Retrocessos

Não costumo usar esta coluna para debater a atualidade, principalmente por falta de paciência para aquilo em que o espaço público de debate se transformou com as redes sociais, essa espécie de esgoto a céu aberto onde, nestes tempos estranhos, tudo vai desaguar.

Mas há alturas em que o silêncio deixa de ser uma opção, e a palavra passa a ser uma necessidade. É neste contexto que me tenho recordado diariamente do poema de Bertold Brecht, aquele que fala de alguém que não se importou quando levaram os negros, os operários, os miseráveis, os desempregados, porque não pertencia a nenhum desses grupos; e, quando finalmente o levaram a ele, ninguém se importou, porque ele também não se tinha importado com ninguém.

Quando vejo um país adormecido perante a infâmia que se agiganta contra migrantes; quando vejo um país metade ignorando e metade a aplaudindo retrocessos na educação, como a extinção da disciplina para a sexualidade, ou a aberração que é a extinção da Fundação para a Ciência e a Tecnologia; quando vejo um mundo em silêncio perante os vários genocídios que se estão a fazer à vista de todos e em direto, penso que se pactuarmos com tudo isto, talvez o nosso fim seja o fim do poema de Brecht. Um fim sem honra, nem glória e sem ninguém que nos acuda, mergulhado no silêncio ou no aplauso que permitiu que ninguém ficasse a salvo da indigência moral e humana e dos seus horrores.

Que haja um grupo de infelizes que descobriram no discurso do ódio e no primarismo egoísta a sua forma de ganhar a vida e de ter protagonismo, é uma coisa; que se revele um país que se revê cada vez mais nesse discurso miserável é algo que nos deve colocar a todos em alerta. Um alerta vermelho, cada vez mais audível, cada vez mais próximo, cada vez menos sinuoso, cada vez mais direto e claro e, ainda assim, cada vez mais permitido como coisa possível e banal. Esta banalidade do mal que nos traz de volta a atualidade de Hanna Arendt, e que se refere precisamente à capacidade de pessoas comuns, quando inseridas em certos contextos institucionais que normalizam o mal, o aceitarem e até o praticarem. A expressão foi cunhada durante o julgamento de Adolf Eichman, oficial nazi, e lembra-nos da ineficácia dos ensinamentos da História que fazem com que ela, a História, se repita apesar do horror passado, apesar dos exemplos, apesar de tudo, apesar de sabermos muito bem os caminhos da infâmia e de todas as suas inevitabilidades.

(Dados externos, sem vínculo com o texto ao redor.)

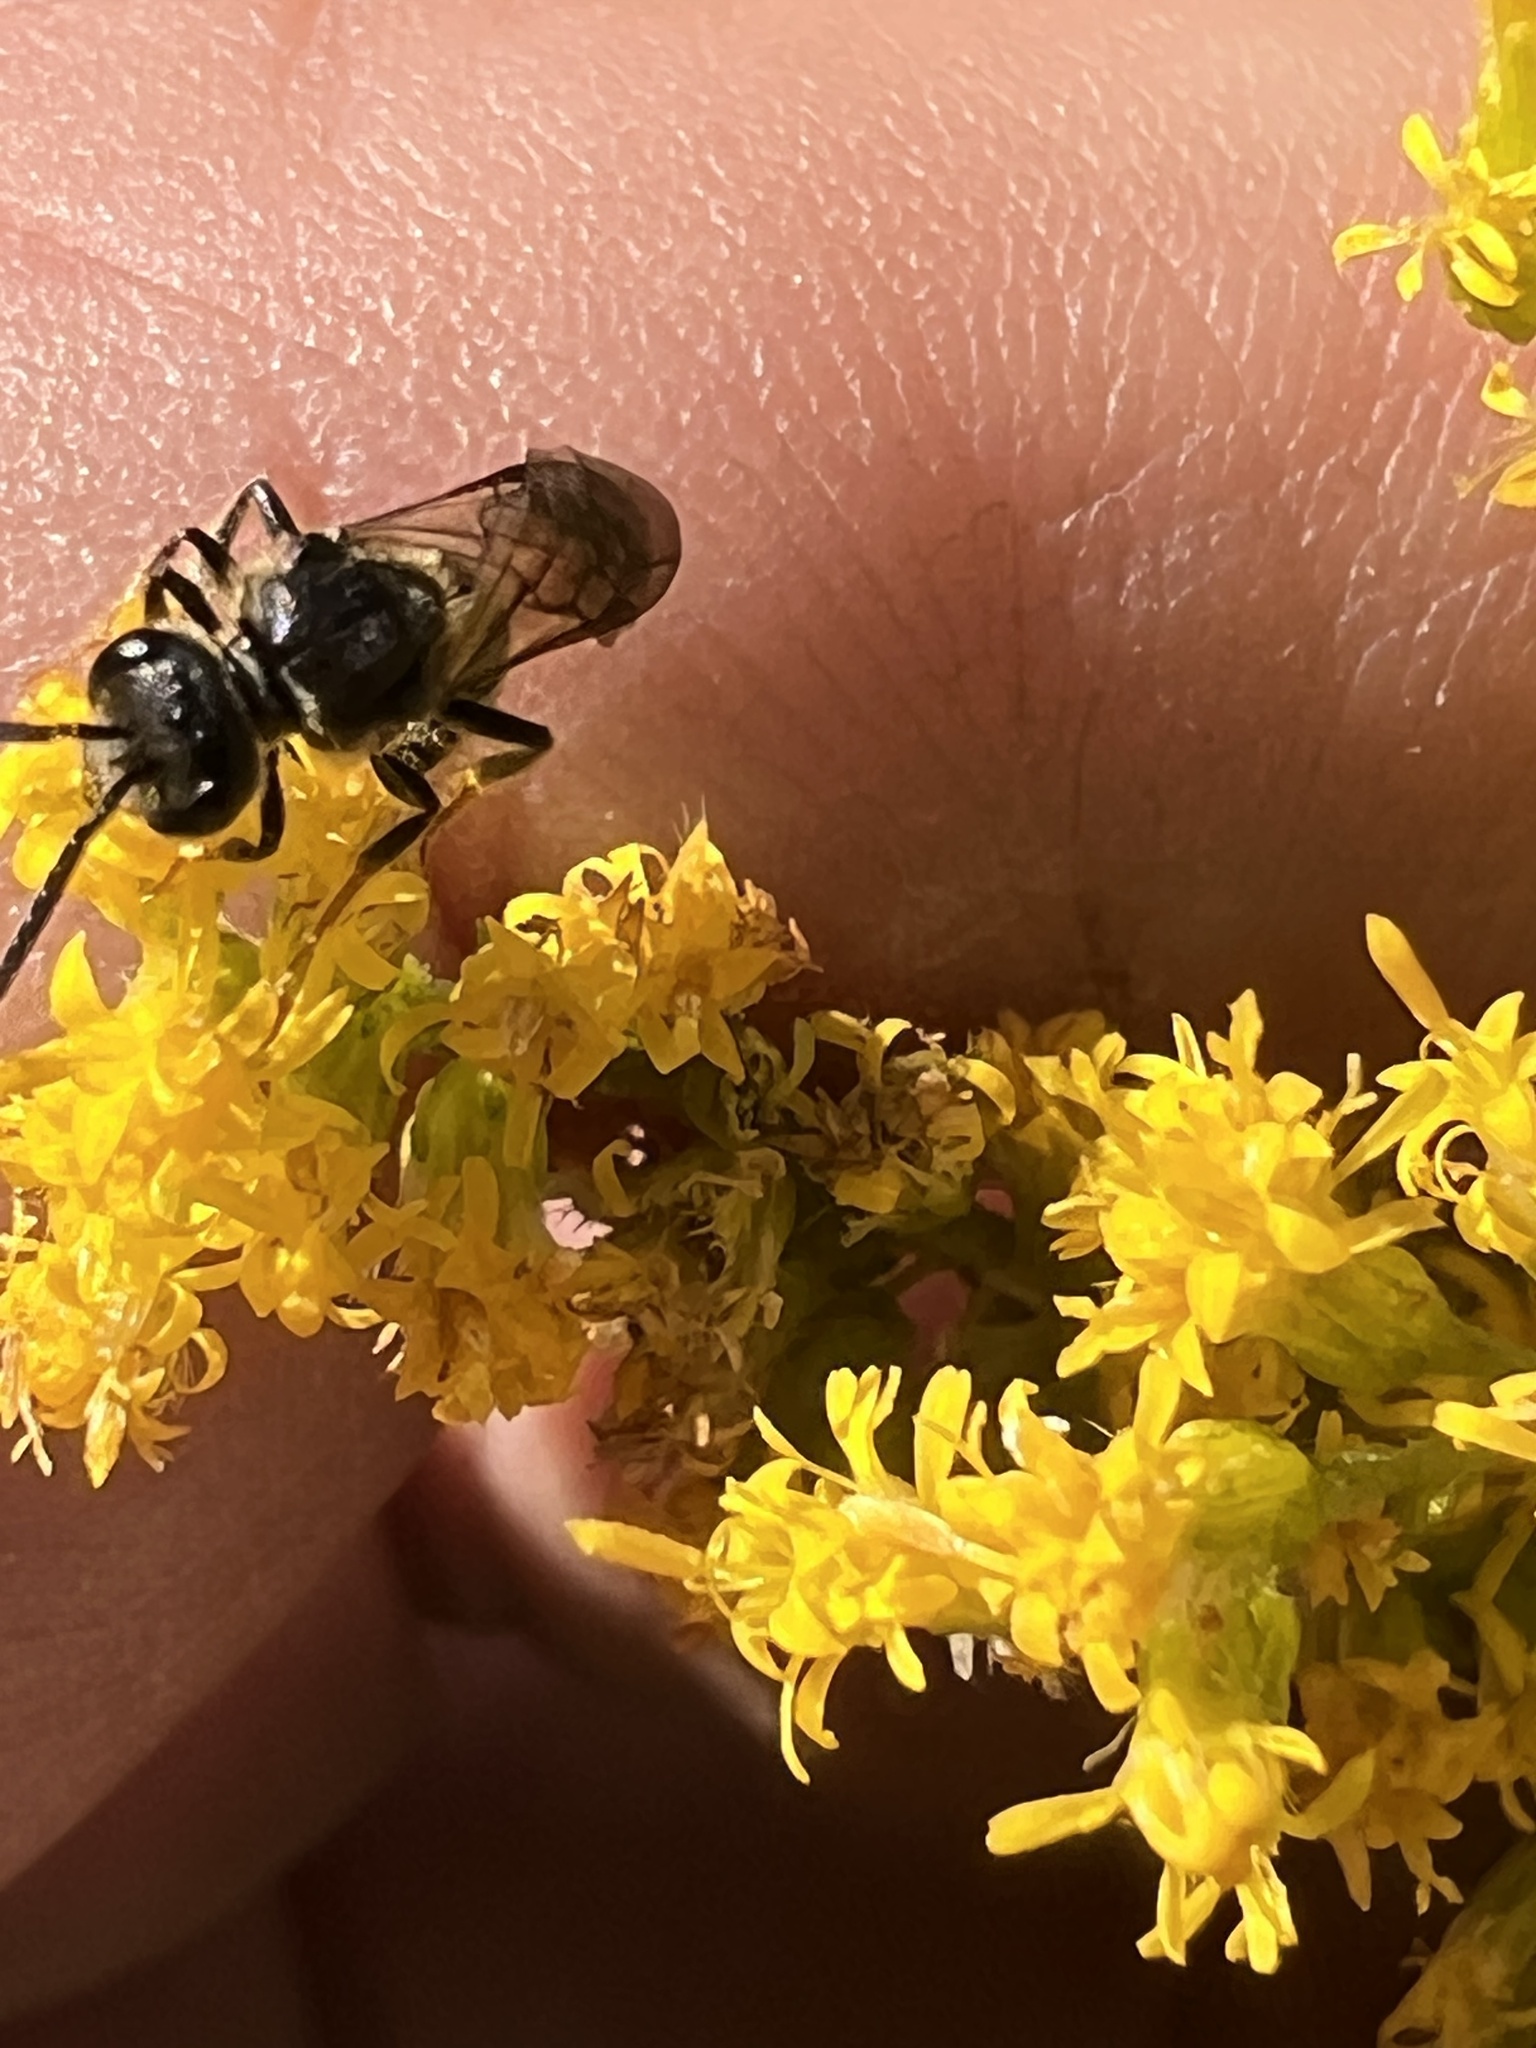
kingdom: Animalia
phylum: Arthropoda
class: Insecta
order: Hymenoptera
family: Halictidae
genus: Lasioglossum
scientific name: Lasioglossum fuscipenne
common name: Brown-winged sweat bee
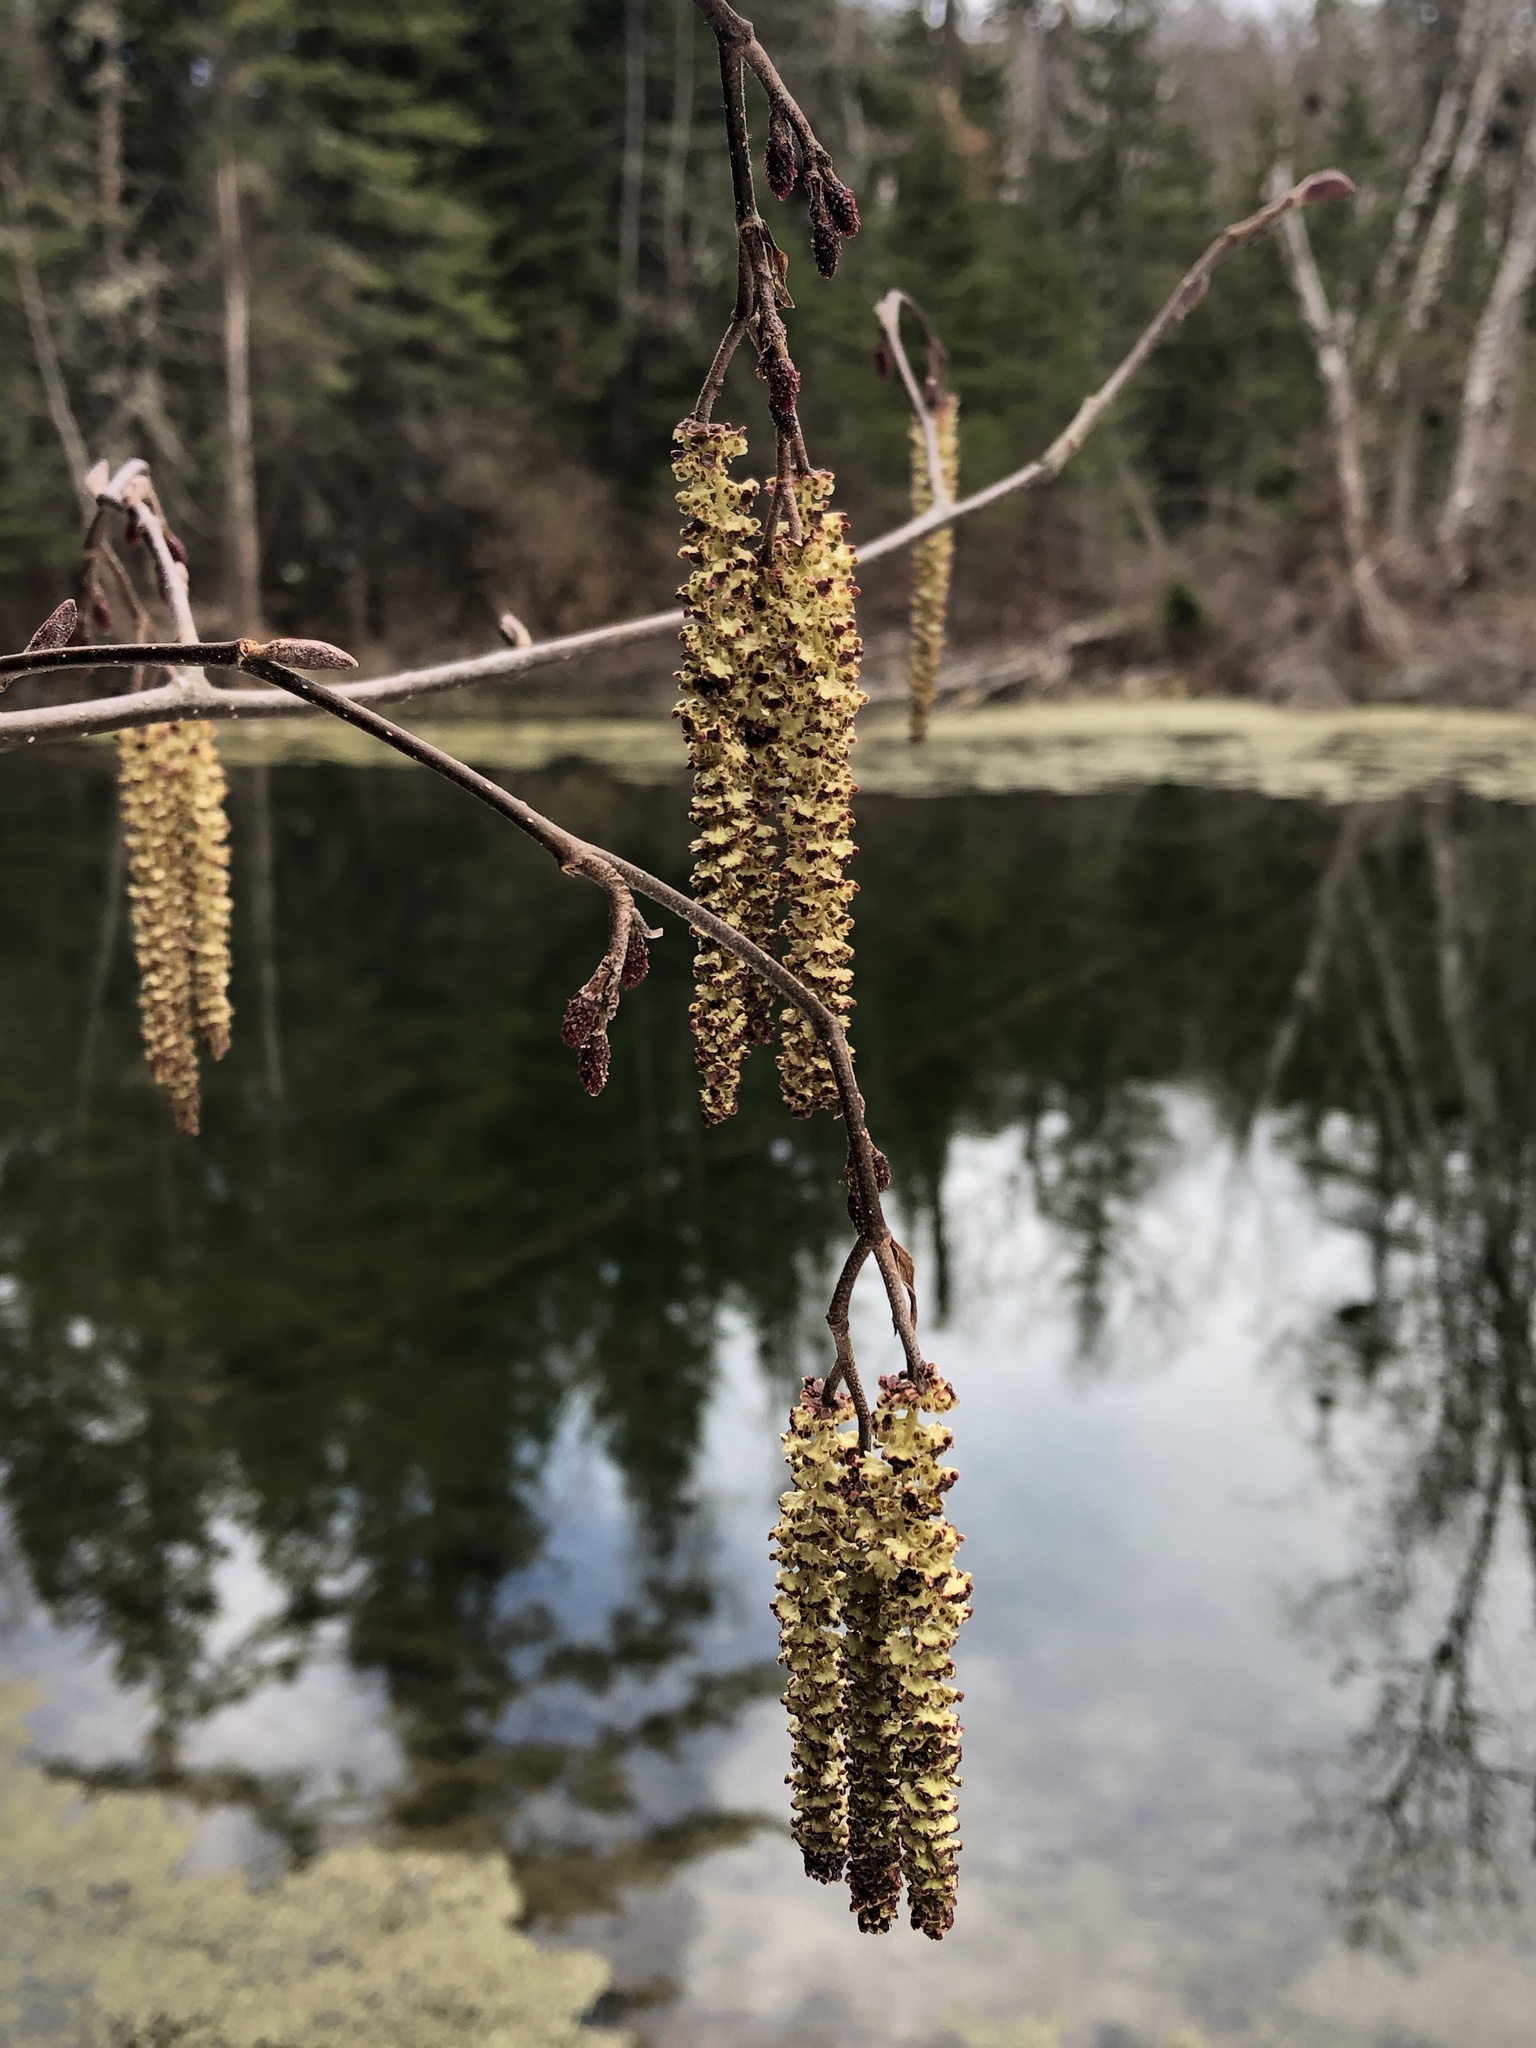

Assim, o silêncio ignorante ou confortável, o apoio tácito ou ativo a retrocessos que todos estamos a ver; a aceitação de que os nossos problemas estão nos migrantes, na educação, na democracia, só nos leva a um futuro/presente cada vez mais assustador nos seus métodos e nos seus fins. O tempo que nos foi dado a viver não se compadece de silêncios e muito menos de omissões.